When the Raiders report for training camp in Napa on July 25 and go through their first practices the next morning, McGloin – a free-agent quarterback from Penn State – will be the team’s No. 4 QB on a team that will only carry three into the 2013 season. He ranks behind presumed starter Matt Flynn, rookie fourth-round pick Tyler Wilson of Arkansas and holdover Terrelle Pryor.

And, with Flynn and Wilson both new to the system and Pryor in need of further evaluation, all will need to get plenty of snaps this summer in both practice and exhibition games.

Yet McGloin already has impressed some in the Raiders camp, even in limited opportunities during rookie minicamp, OTAs and full-squad minicamp in June.

“The thing I like about him is he’s smart and he’s accurate,” Raiders head coach Dennis Allen told reporters during minicamp. “I think if he continues to do those things, as we get into training camp we’ll see some more reps and really get a feel for where he’s at.”

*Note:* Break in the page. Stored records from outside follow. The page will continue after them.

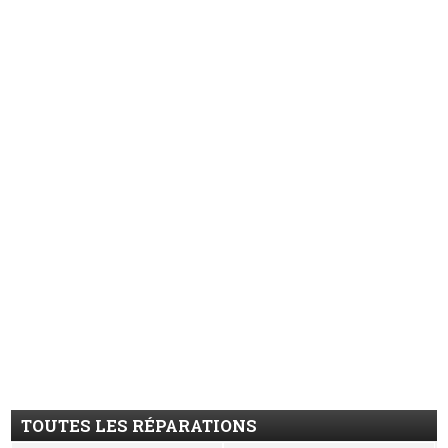
TOUTES LES RÉPARATIONS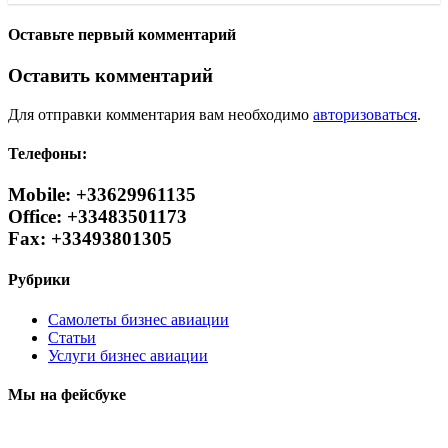
Оставьте первый комментарий
Оставить комментарий
Для отправки комментария вам необходимо
авторизоваться
.
Телефоны:
Mobile: +33629961135
Office: +33483501173
Fax: +33493801305
Рубрики
Самолеты бизнес авиации
Статьи
Услуги бизнес авиации
Мы на фейсбуке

McGloin was a standout at Penn State, where the 6-foot-1 passer set a school record with 46 touchdown passes. In his final season, he set season records for completions (270) and passing yards (3,266) while also tying the record for TD passes (24).

Already, McGloin has acknowledged it’s a big step up from even major college football to the NFL. He’s excited about the opportunity and eager to put in the work to get better and take his best shot at winning a job, but he recently told a TV reporter in Scranton/Wilkes-Barre, Pa., that he’ll have to elevate his game to make it in pro football.

“Everybody talks about the speed of the game,” McGloin told WNEP. “Talk about what you’re seeing first hand at the pro level? Absolutley it’s a different breed of cat up there. You’ve got guys that have been in the league for eight years, 10 years and they know exactly what they’re doing. They’re not going to mess up. They’re constantly in the right position.

“So it’s definitely an adjustment, but at the same time you want to accept that challenge and prove to yourself you’re capable of playing at that level and happy to be doing it.”